What is asked
Write out the listing below word for word, leaving out the pictures.

Collected data entries
================================

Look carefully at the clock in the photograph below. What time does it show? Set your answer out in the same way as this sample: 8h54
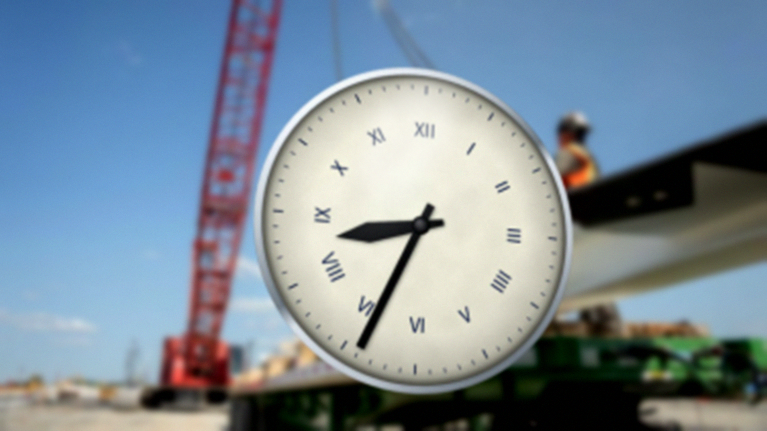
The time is 8h34
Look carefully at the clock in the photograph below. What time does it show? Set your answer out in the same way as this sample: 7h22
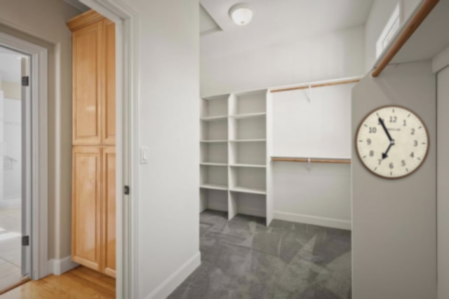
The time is 6h55
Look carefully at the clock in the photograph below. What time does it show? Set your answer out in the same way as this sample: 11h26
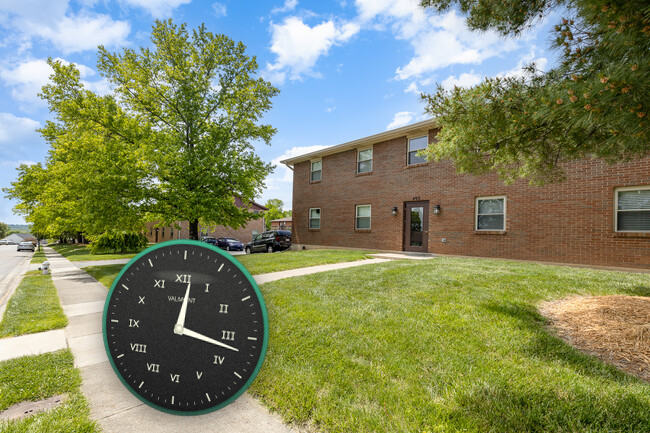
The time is 12h17
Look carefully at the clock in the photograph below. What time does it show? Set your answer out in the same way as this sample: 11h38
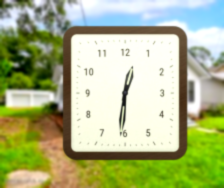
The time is 12h31
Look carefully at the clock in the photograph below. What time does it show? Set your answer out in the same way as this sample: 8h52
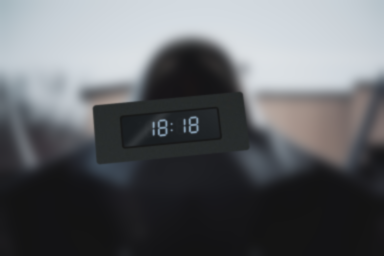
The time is 18h18
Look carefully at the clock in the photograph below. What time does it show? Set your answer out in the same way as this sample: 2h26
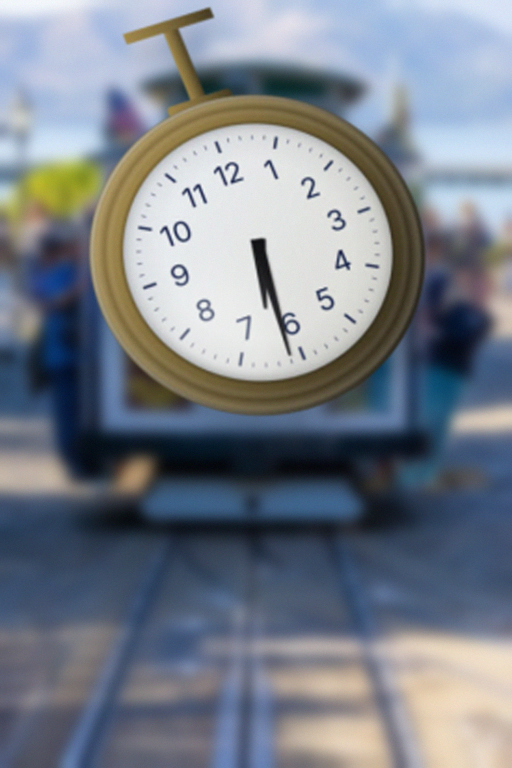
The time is 6h31
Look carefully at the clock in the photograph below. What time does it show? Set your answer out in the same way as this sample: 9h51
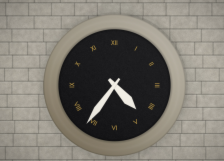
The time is 4h36
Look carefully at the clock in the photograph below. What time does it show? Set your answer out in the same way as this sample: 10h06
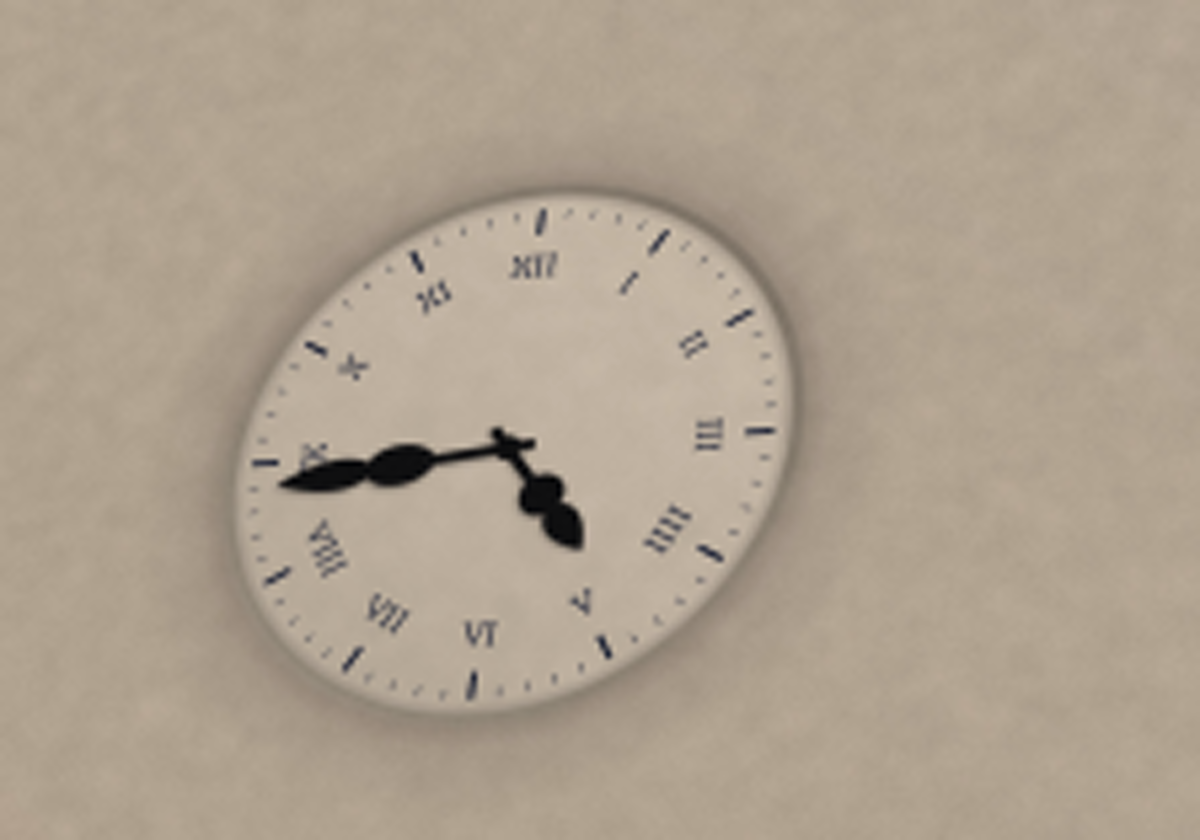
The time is 4h44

================================

Reply
Look carefully at the clock in the photograph below. What time does it show? Set your answer out in the same way as this sample: 8h54
The time is 8h34
Look carefully at the clock in the photograph below. What time does it show? Set your answer out in the same way as this sample: 7h22
The time is 6h55
Look carefully at the clock in the photograph below. What time does it show? Set your answer out in the same way as this sample: 11h26
The time is 12h17
Look carefully at the clock in the photograph below. What time does it show? Set your answer out in the same way as this sample: 11h38
The time is 12h31
Look carefully at the clock in the photograph below. What time does it show? Set your answer out in the same way as this sample: 8h52
The time is 18h18
Look carefully at the clock in the photograph below. What time does it show? Set your answer out in the same way as this sample: 2h26
The time is 6h31
Look carefully at the clock in the photograph below. What time does it show? Set your answer out in the same way as this sample: 9h51
The time is 4h36
Look carefully at the clock in the photograph below. What time does it show? Set your answer out in the same way as this sample: 10h06
The time is 4h44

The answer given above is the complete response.